Una relación diferente, pero también cargada de sugerencias, se encuentra en el ensayo de Rubén Ríos, “La nación más transparente: René Marqués y la Dama de Occidente”. “A diferencia de Albizu, –nos dice Ríos– quien organiza una acción política para la toma del poder, el nacionalismo de René Marqués se nutre en gran medida de su impotencia, deriva una buena parte de su fuerza de la neurosis de la represión”. (300) Ríos, a su vez, centra su análisis en la única pieza de Marqués para el movimiento y el gesto que nunca se representó: Juan Bobo y la Dama de Occidente, publicada en 1956, como una crítica al concepto de universidad como casa de estudio, del entonces rector Jaime Benítez. Apoyado en conceptos del sicoanálisis, como el semblante, Ríos critica el gesto moderno erróneo del desenmascaramiento cuando considera que hay un rostro desnudo, sin máscara que queda al descubierto. La fobia a la opacidad de lo literario en Marqués o la posibilidad de la visibilidad absoluta queda desmentida por ese exceso que el sicoanálisis denomina semblante que desmiente la transparencia.
En “Testimonio e imaginación.
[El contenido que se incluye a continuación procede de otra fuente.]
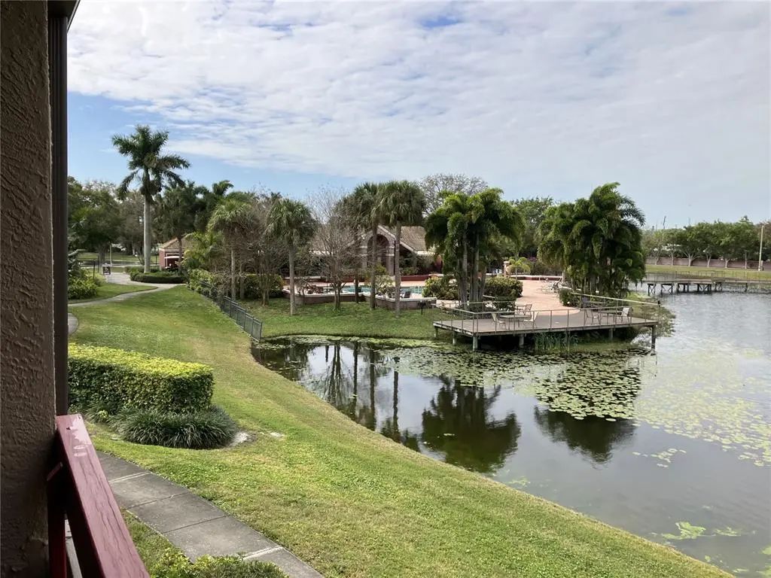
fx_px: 624
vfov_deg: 49.7
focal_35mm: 28
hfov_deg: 63.4
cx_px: 386
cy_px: 289
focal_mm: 3.99
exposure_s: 1/2288
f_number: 1.8
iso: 32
Las crónicas de los ochenta de Edgardo Rodríguez Juliá”, de Gabriela Tineo, el lector recorre las transformaciones de la novelística de Rodríguez Juliá hasta llegar a los designios del cronista. Autobiografía y biografía nacional se ajustan y Tineo observa que el sujeto magisterial, que afirma no poder desaparecer de la crónica porque él es la crónica, “aligera el peso de la autorrepresentación en beneficio del robustecimiento de la valoración del pasado y el presente individual y familiar a la luz de las coordenadas del pasado y el presente compartidos”. (336)
Por último, en el ensayo “La deriva del quedado: escritura y escombros en la obra de Eduardo Lalo”, Francisco Javier Avilés relaciona los textos de Lalo con el paradigma cínico, con el flaneur baudelairiano estudiado por Walter Benjamin. El discurso menor de este autor, nos dice, asiste a su despoblamiento y a la singularidad de un enunciante que toca su interioridad al vaciarse. Se trata de una obra que postula la práctica cínica clásica de la filosofía como experiencia que fluye en la intemperie. En tiempos de la globalización en que las ciudades quedan vaciadas de su singularidad, “la ceguera es la nueva hegemonía”.
Cierro así los primeros dos ciclos de Escrituras en contrapunto con la reiteración del reconocimiento a los editores por la delicada y exitosa tarea de colocar estos textos críticos en un orden que ilumina el diálogo y empuja la conexión de los textos, con acentuadas divergencias y encuentros fértiles hacia la visibilidad de un corpus de notable riqueza realmente esperanzador.